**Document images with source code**

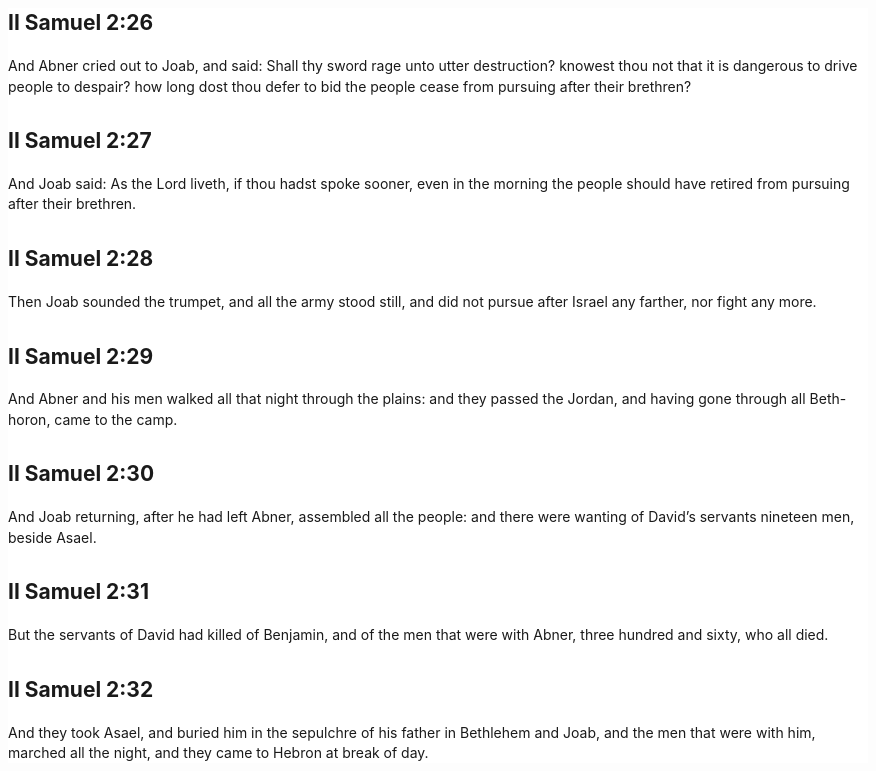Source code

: ## II Samuel 2:26

And Abner cried out to Joab, and said: Shall thy sword rage unto utter destruction? knowest thou not that it is dangerous to drive people to despair? how long dost thou defer to bid the people cease from pursuing after their brethren?


<a id="org5d0f407"></a>

## II Samuel 2:27

And Joab said: As the Lord liveth, if thou hadst spoke sooner, even in the morning the people should have retired from pursuing after their brethren.


<a id="org43ec30c"></a>

## II Samuel 2:28

Then Joab sounded the trumpet, and all the army stood still, and did not pursue after Israel any farther, nor fight any more.


<a id="org0839654"></a>

## II Samuel 2:29

And Abner and his men walked all that night through the plains: and they passed the Jordan, and having gone through all Beth-horon, came to the camp.


<a id="orgfbbda7c"></a>

## II Samuel 2:30

And Joab returning, after he had left Abner, assembled all the people: and there were wanting of David&rsquo;s servants nineteen men, beside Asael.


<a id="org44f2cdc"></a>

## II Samuel 2:31

But the servants of David had killed of Benjamin, and of the men that were with Abner, three hundred and sixty, who all died.


<a id="orga4fe945"></a>

## II Samuel 2:32

And they took Asael, and buried him in the sepulchre of his father in Bethlehem and Joab, and the men that were with him, marched all the night, and they came to Hebron at break of day. 


<a id="org105fad3"></a>

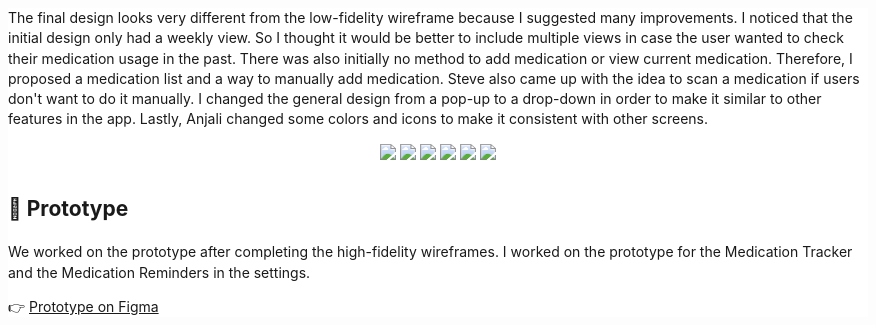   <p>
    The final design looks very different from the low-fidelity wireframe because I suggested many improvements. I noticed that the initial design only had a weekly view. So I thought it would be better to include multiple views in case the user wanted to check their medication usage in the past. There was also initially no method to add medication or view current medication. Therefore, I proposed a medication list and a way to manually add medication. Steve also came up with the idea to scan a medication if users don't want to do it manually. I changed the general design from a pop-up to a drop-down in order to make it similar to other features in the app. Lastly, Anjali changed some colors and icons to make it consistent with other screens. 
  </p>

  <div align="center">
    <img src="./High-Res/MT-daily.png" width="400">
    <img src="./High-Res/MT-weekly.png" width="400">
    <img src="./High-Res/MT-Sunday.png" width="400">
    <img src="./High-Res/MT-Tuesday.png" width="400">
    <img src="./High-Res/MT-monthly.png" width="400">
    <img src="./High-Res/Medication List.png" width="400">
  </div>
  
</div>

<div>
  <h2>🚀 Prototype</h2>
  
  <p>We worked on the prototype after completing the high-fidelity wireframes. I worked on the prototype for the Medication Tracker and the Medication Reminders in the settings. </p>
  
  👉 <a href="https://www.figma.com/proto/MgBaPCBHcjpSGGoBOg1Cfy?content-scaling=fixed&kind=proto&node-id=587-2978&page-id=46:74&scaling=scale-down&starting-point-node-id=587:2978">Prototype on Figma</a>
</div>

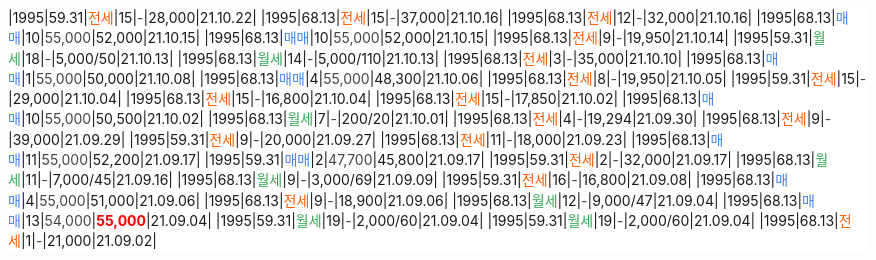|1995|59.31|<span style="color:#FF5A00">전세</span>|15|<span style="color:#444444">-</span>|28,000|21.10.22|
|1995|68.13|<span style="color:#FF5A00">전세</span>|15|<span style="color:#444444">-</span>|37,000|21.10.16|
|1995|68.13|<span style="color:#FF5A00">전세</span>|12|<span style="color:#444444">-</span>|32,000|21.10.16|
|1995|68.13|<span style="color:#4285F3">매매</span>|10|<span style="color:#444444">55,000</span>|52,000|21.10.15|
|1995|68.13|<span style="color:#4285F3">매매</span>|10|<span style="color:#444444">55,000</span>|52,000|21.10.15|
|1995|68.13|<span style="color:#FF5A00">전세</span>|9|<span style="color:#444444">-</span>|19,950|21.10.14|
|1995|59.31|<span style="color:#34A853">월세</span>|18|<span style="color:#444444">-</span>|5,000/50|21.10.13|
|1995|68.13|<span style="color:#34A853">월세</span>|14|<span style="color:#444444">-</span>|5,000/110|21.10.13|
|1995|68.13|<span style="color:#FF5A00">전세</span>|3|<span style="color:#444444">-</span>|35,000|21.10.10|
|1995|68.13|<span style="color:#4285F3">매매</span>|1|<span style="color:#444444">55,000</span>|50,000|21.10.08|
|1995|68.13|<span style="color:#4285F3">매매</span>|4|<span style="color:#444444">55,000</span>|48,300|21.10.06|
|1995|68.13|<span style="color:#FF5A00">전세</span>|8|<span style="color:#444444">-</span>|19,950|21.10.05|
|1995|59.31|<span style="color:#FF5A00">전세</span>|15|<span style="color:#444444">-</span>|29,000|21.10.04|
|1995|68.13|<span style="color:#FF5A00">전세</span>|15|<span style="color:#444444">-</span>|16,800|21.10.04|
|1995|68.13|<span style="color:#FF5A00">전세</span>|15|<span style="color:#444444">-</span>|17,850|21.10.02|
|1995|68.13|<span style="color:#4285F3">매매</span>|10|<span style="color:#444444">55,000</span>|50,500|21.10.02|
|1995|68.13|<span style="color:#34A853">월세</span>|7|<span style="color:#444444">-</span>|200/20|21.10.01|
|1995|68.13|<span style="color:#FF5A00">전세</span>|4|<span style="color:#444444">-</span>|19,294|21.09.30|
|1995|68.13|<span style="color:#FF5A00">전세</span>|9|<span style="color:#444444">-</span>|39,000|21.09.29|
|1995|59.31|<span style="color:#FF5A00">전세</span>|9|<span style="color:#444444">-</span>|20,000|21.09.27|
|1995|68.13|<span style="color:#FF5A00">전세</span>|11|<span style="color:#444444">-</span>|18,000|21.09.23|
|1995|68.13|<span style="color:#4285F3">매매</span>|11|<span style="color:#444444">55,000</span>|52,200|21.09.17|
|1995|59.31|<span style="color:#4285F3">매매</span>|2|<span style="color:#444444">47,700</span>|45,800|21.09.17|
|1995|59.31|<span style="color:#FF5A00">전세</span>|2|<span style="color:#444444">-</span>|32,000|21.09.17|
|1995|68.13|<span style="color:#34A853">월세</span>|11|<span style="color:#444444">-</span>|7,000/45|21.09.16|
|1995|68.13|<span style="color:#34A853">월세</span>|9|<span style="color:#444444">-</span>|3,000/69|21.09.09|
|1995|59.31|<span style="color:#FF5A00">전세</span>|16|<span style="color:#444444">-</span>|16,800|21.09.08|
|1995|68.13|<span style="color:#4285F3">매매</span>|4|<span style="color:#444444">55,000</span>|51,000|21.09.06|
|1995|68.13|<span style="color:#FF5A00">전세</span>|9|<span style="color:#444444">-</span>|18,900|21.09.06|
|1995|68.13|<span style="color:#34A853">월세</span>|12|<span style="color:#444444">-</span>|9,000/47|21.09.04|
|1995|68.13|<span style="color:#4285F3">매매</span>|13|<span style="color:#444444">54,000</span>|<b><span style="color:#FF0000">55,000</span></b>|21.09.04|
|1995|59.31|<span style="color:#34A853">월세</span>|19|<span style="color:#444444">-</span>|2,000/60|21.09.04|
|1995|59.31|<span style="color:#34A853">월세</span>|19|<span style="color:#444444">-</span>|2,000/60|21.09.04|
|1995|68.13|<span style="color:#FF5A00">전세</span>|1|<span style="color:#444444">-</span>|21,000|21.09.02|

**Problem**
A word-for-word copy of the entries above is what is needed, without any images.

**Reply to the exercise**
Source code

: ## II Samuel 2:26

And Abner cried out to Joab, and said: Shall thy sword rage unto utter destruction? knowest thou not that it is dangerous to drive people to despair? how long dost thou defer to bid the people cease from pursuing after their brethren?


<a id="org5d0f407"></a>

## II Samuel 2:27

And Joab said: As the Lord liveth, if thou hadst spoke sooner, even in the morning the people should have retired from pursuing after their brethren.


<a id="org43ec30c"></a>

## II Samuel 2:28

Then Joab sounded the trumpet, and all the army stood still, and did not pursue after Israel any farther, nor fight any more.


<a id="org0839654"></a>

## II Samuel 2:29

And Abner and his men walked all that night through the plains: and they passed the Jordan, and having gone through all Beth-horon, came to the camp.


<a id="orgfbbda7c"></a>

## II Samuel 2:30

And Joab returning, after he had left Abner, assembled all the people: and there were wanting of David&rsquo;s servants nineteen men, beside Asael.


<a id="org44f2cdc"></a>

## II Samuel 2:31

But the servants of David had killed of Benjamin, and of the men that were with Abner, three hundred and sixty, who all died.


<a id="orga4fe945"></a>

## II Samuel 2:32

And they took Asael, and buried him in the sepulchre of his father in Bethlehem and Joab, and the men that were with him, marched all the night, and they came to Hebron at break of day. 


<a id="org105fad3"></a>

   <p>
    The final design looks very different from the low-fidelity wireframe because I suggested many improvements. I noticed that the initial design only had a weekly view. So I thought it would be better to include multiple views in case the user wanted to check their medication usage in the past. There was also initially no method to add medication or view current medication. Therefore, I proposed a medication list and a way to manually add medication. Steve also came up with the idea to scan a medication if users don't want to do it manually. I changed the general design from a pop-up to a drop-down in order to make it similar to other features in the app. Lastly, Anjali changed some colors and icons to make it consistent with other screens. 
  </p>

  <div align="center">
    <img src="./High-Res/MT-daily.png" width="400">
    <img src="./High-Res/MT-weekly.png" width="400">
    <img src="./High-Res/MT-Sunday.png" width="400">
    <img src="./High-Res/MT-Tuesday.png" width="400">
    <img src="./High-Res/MT-monthly.png" width="400">
    <img src="./High-Res/Medication List.png" width="400">
  </div>
  
</div>

<div>
  <h2>🚀 Prototype</h2>
  
  <p>We worked on the prototype after completing the high-fidelity wireframes. I worked on the prototype for the Medication Tracker and the Medication Reminders in the settings. </p>
  
  👉 <a href="https://www.figma.com/proto/MgBaPCBHcjpSGGoBOg1Cfy?content-scaling=fixed&kind=proto&node-id=587-2978&page-id=46:74&scaling=scale-down&starting-point-node-id=587:2978">Prototype on Figma</a>
</div>

|1995|59.31|<span style="color:#FF5A00">전세</span>|15|<span style="color:#444444">-</span>|28,000|21.10.22|
|1995|68.13|<span style="color:#FF5A00">전세</span>|15|<span style="color:#444444">-</span>|37,000|21.10.16|
|1995|68.13|<span style="color:#FF5A00">전세</span>|12|<span style="color:#444444">-</span>|32,000|21.10.16|
|1995|68.13|<span style="color:#4285F3">매매</span>|10|<span style="color:#444444">55,000</span>|52,000|21.10.15|
|1995|68.13|<span style="color:#4285F3">매매</span>|10|<span style="color:#444444">55,000</span>|52,000|21.10.15|
|1995|68.13|<span style="color:#FF5A00">전세</span>|9|<span style="color:#444444">-</span>|19,950|21.10.14|
|1995|59.31|<span style="color:#34A853">월세</span>|18|<span style="color:#444444">-</span>|5,000/50|21.10.13|
|1995|68.13|<span style="color:#34A853">월세</span>|14|<span style="color:#444444">-</span>|5,000/110|21.10.13|
|1995|68.13|<span style="color:#FF5A00">전세</span>|3|<span style="color:#444444">-</span>|35,000|21.10.10|
|1995|68.13|<span style="color:#4285F3">매매</span>|1|<span style="color:#444444">55,000</span>|50,000|21.10.08|
|1995|68.13|<span style="color:#4285F3">매매</span>|4|<span style="color:#444444">55,000</span>|48,300|21.10.06|
|1995|68.13|<span style="color:#FF5A00">전세</span>|8|<span style="color:#444444">-</span>|19,950|21.10.05|
|1995|59.31|<span style="color:#FF5A00">전세</span>|15|<span style="color:#444444">-</span>|29,000|21.10.04|
|1995|68.13|<span style="color:#FF5A00">전세</span>|15|<span style="color:#444444">-</span>|16,800|21.10.04|
|1995|68.13|<span style="color:#FF5A00">전세</span>|15|<span style="color:#444444">-</span>|17,850|21.10.02|
|1995|68.13|<span style="color:#4285F3">매매</span>|10|<span style="color:#444444">55,000</span>|50,500|21.10.02|
|1995|68.13|<span style="color:#34A853">월세</span>|7|<span style="color:#444444">-</span>|200/20|21.10.01|
|1995|68.13|<span style="color:#FF5A00">전세</span>|4|<span style="color:#444444">-</span>|19,294|21.09.30|
|1995|68.13|<span style="color:#FF5A00">전세</span>|9|<span style="color:#444444">-</span>|39,000|21.09.29|
|1995|59.31|<span style="color:#FF5A00">전세</span>|9|<span style="color:#444444">-</span>|20,000|21.09.27|
|1995|68.13|<span style="color:#FF5A00">전세</span>|11|<span style="color:#444444">-</span>|18,000|21.09.23|
|1995|68.13|<span style="color:#4285F3">매매</span>|11|<span style="color:#444444">55,000</span>|52,200|21.09.17|
|1995|59.31|<span style="color:#4285F3">매매</span>|2|<span style="color:#444444">47,700</span>|45,800|21.09.17|
|1995|59.31|<span style="color:#FF5A00">전세</span>|2|<span style="color:#444444">-</span>|32,000|21.09.17|
|1995|68.13|<span style="color:#34A853">월세</span>|11|<span style="color:#444444">-</span>|7,000/45|21.09.16|
|1995|68.13|<span style="color:#34A853">월세</span>|9|<span style="color:#444444">-</span>|3,000/69|21.09.09|
|1995|59.31|<span style="color:#FF5A00">전세</span>|16|<span style="color:#444444">-</span>|16,800|21.09.08|
|1995|68.13|<span style="color:#4285F3">매매</span>|4|<span style="color:#444444">55,000</span>|51,000|21.09.06|
|1995|68.13|<span style="color:#FF5A00">전세</span>|9|<span style="color:#444444">-</span>|18,900|21.09.06|
|1995|68.13|<span style="color:#34A853">월세</span>|12|<span style="color:#444444">-</span>|9,000/47|21.09.04|
|1995|68.13|<span style="color:#4285F3">매매</span>|13|<span style="color:#444444">54,000</span>|<b><span style="color:#FF0000">55,000</span></b>|21.09.04|
|1995|59.31|<span style="color:#34A853">월세</span>|19|<span style="color:#444444">-</span>|2,000/60|21.09.04|
|1995|59.31|<span style="color:#34A853">월세</span>|19|<span style="color:#444444">-</span>|2,000/60|21.09.04|
|1995|68.13|<span style="color:#FF5A00">전세</span>|1|<span style="color:#444444">-</span>|21,000|21.09.02|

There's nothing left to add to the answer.